> **DATA TO USE**:
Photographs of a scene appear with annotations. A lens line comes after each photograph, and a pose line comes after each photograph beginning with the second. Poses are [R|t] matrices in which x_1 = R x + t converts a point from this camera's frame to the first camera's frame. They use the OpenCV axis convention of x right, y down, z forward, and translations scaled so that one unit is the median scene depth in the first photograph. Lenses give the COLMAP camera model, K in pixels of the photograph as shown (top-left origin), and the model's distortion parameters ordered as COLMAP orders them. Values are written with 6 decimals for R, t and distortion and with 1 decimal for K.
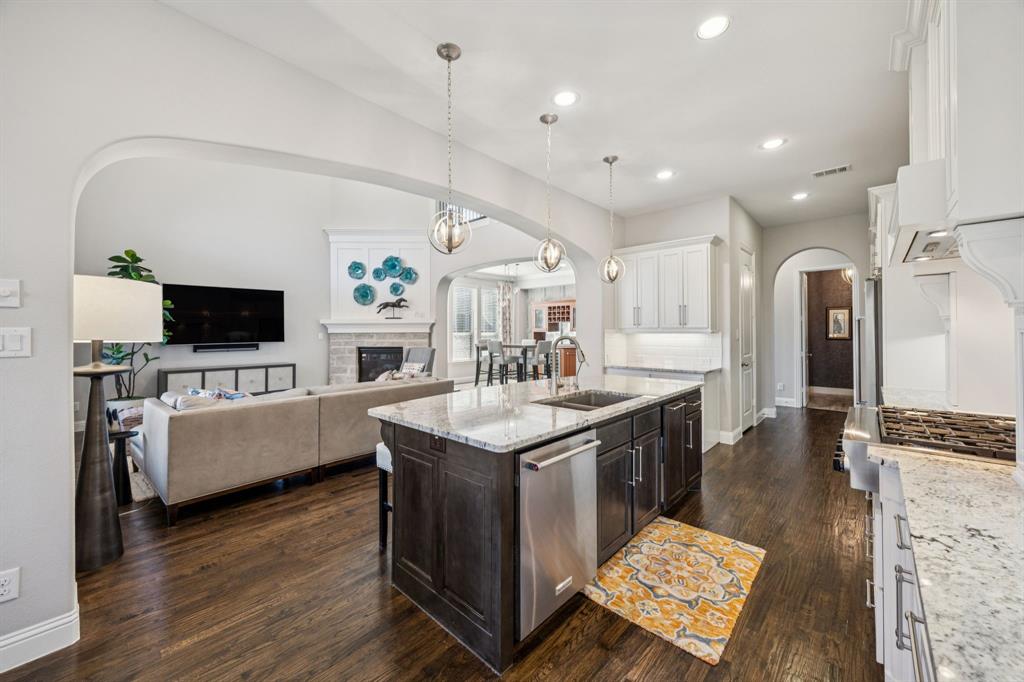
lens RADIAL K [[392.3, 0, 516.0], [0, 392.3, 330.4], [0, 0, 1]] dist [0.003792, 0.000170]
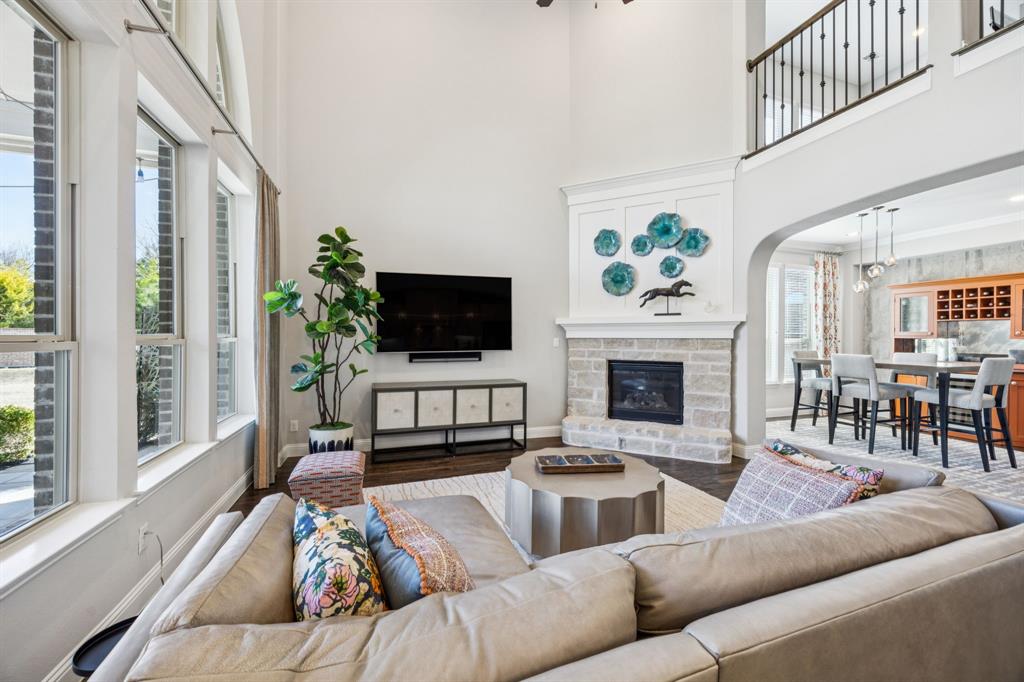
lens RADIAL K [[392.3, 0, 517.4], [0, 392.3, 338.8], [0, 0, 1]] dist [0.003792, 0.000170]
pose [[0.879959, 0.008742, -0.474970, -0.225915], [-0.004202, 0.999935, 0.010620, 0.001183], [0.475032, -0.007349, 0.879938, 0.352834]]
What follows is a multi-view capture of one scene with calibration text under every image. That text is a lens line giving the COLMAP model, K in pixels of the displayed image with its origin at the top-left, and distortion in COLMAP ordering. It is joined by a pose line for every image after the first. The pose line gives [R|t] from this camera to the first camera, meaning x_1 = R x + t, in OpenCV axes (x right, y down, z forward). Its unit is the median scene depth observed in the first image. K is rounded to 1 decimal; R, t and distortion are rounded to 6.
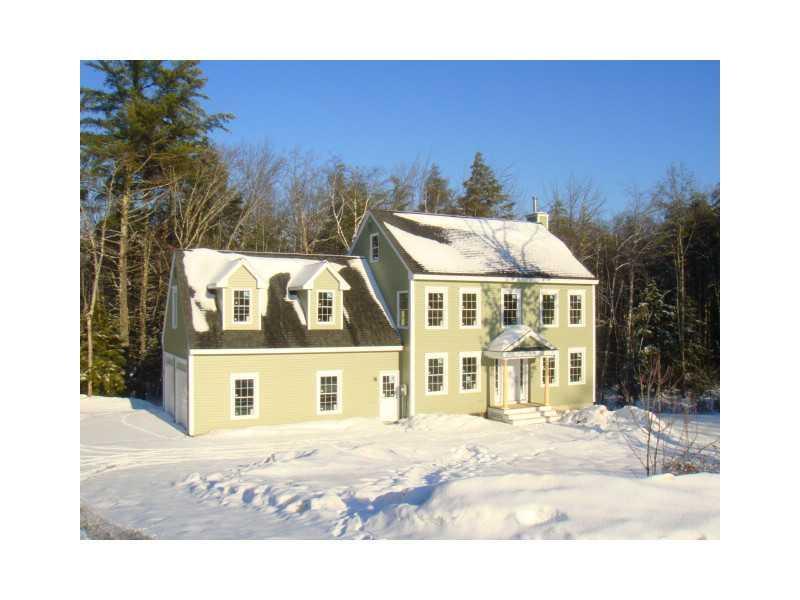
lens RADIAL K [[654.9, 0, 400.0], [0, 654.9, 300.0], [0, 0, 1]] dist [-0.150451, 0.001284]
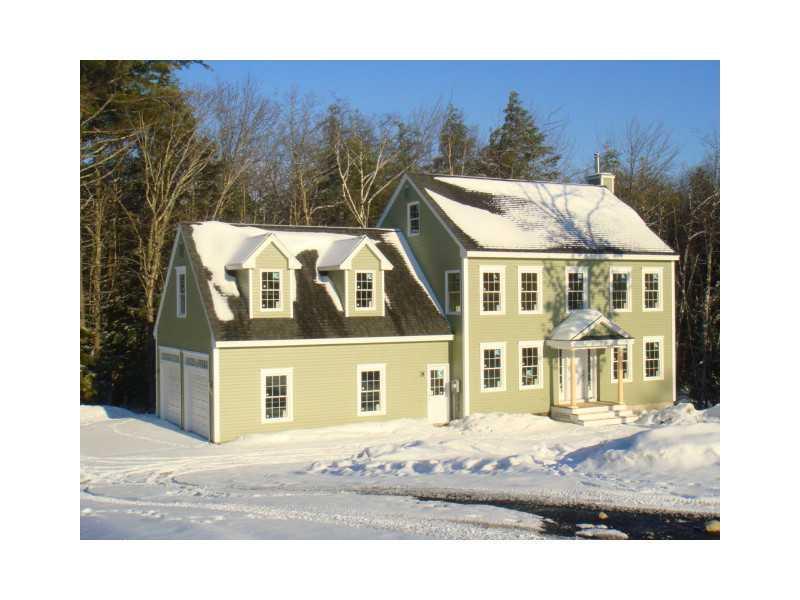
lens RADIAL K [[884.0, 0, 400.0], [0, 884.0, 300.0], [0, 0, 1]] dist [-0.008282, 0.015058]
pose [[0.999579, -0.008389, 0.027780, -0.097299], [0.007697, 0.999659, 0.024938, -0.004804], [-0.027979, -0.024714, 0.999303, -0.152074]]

> **PROBLEM DETAILS**: What is wanted is the listing, written out exactly, with each picture removed.

> **ANSWER TO THE PROBLEM**:
Photographs of a scene appear with annotations. A lens line comes after each photograph, and a pose line comes after each photograph beginning with the second. Poses are [R|t] matrices in which x_1 = R x + t converts a point from this camera's frame to the first camera's frame. They use the OpenCV axis convention of x right, y down, z forward, and translations scaled so that one unit is the median scene depth in the first photograph. Lenses give the COLMAP camera model, K in pixels of the photograph as shown (top-left origin), and the model's distortion parameters ordered as COLMAP orders them. Values are written with 6 decimals for R, t and distortion and with 1 decimal for K.
lens RADIAL K [[392.3, 0, 516.0], [0, 392.3, 330.4], [0, 0, 1]] dist [0.003792, 0.000170]
lens RADIAL K [[392.3, 0, 517.4], [0, 392.3, 338.8], [0, 0, 1]] dist [0.003792, 0.000170]
pose [[0.879959, 0.008742, -0.474970, -0.225915], [-0.004202, 0.999935, 0.010620, 0.001183], [0.475032, -0.007349, 0.879938, 0.352834]]
What follows is a multi-view capture of one scene with calibration text under every image. That text is a lens line giving the COLMAP model, K in pixels of the displayed image with its origin at the top-left, and distortion in COLMAP ordering. It is joined by a pose line for every image after the first. The pose line gives [R|t] from this camera to the first camera, meaning x_1 = R x + t, in OpenCV axes (x right, y down, z forward). Its unit is the median scene depth observed in the first image. K is rounded to 1 decimal; R, t and distortion are rounded to 6.
lens RADIAL K [[654.9, 0, 400.0], [0, 654.9, 300.0], [0, 0, 1]] dist [-0.150451, 0.001284]
lens RADIAL K [[884.0, 0, 400.0], [0, 884.0, 300.0], [0, 0, 1]] dist [-0.008282, 0.015058]
pose [[0.999579, -0.008389, 0.027780, -0.097299], [0.007697, 0.999659, 0.024938, -0.004804], [-0.027979, -0.024714, 0.999303, -0.152074]]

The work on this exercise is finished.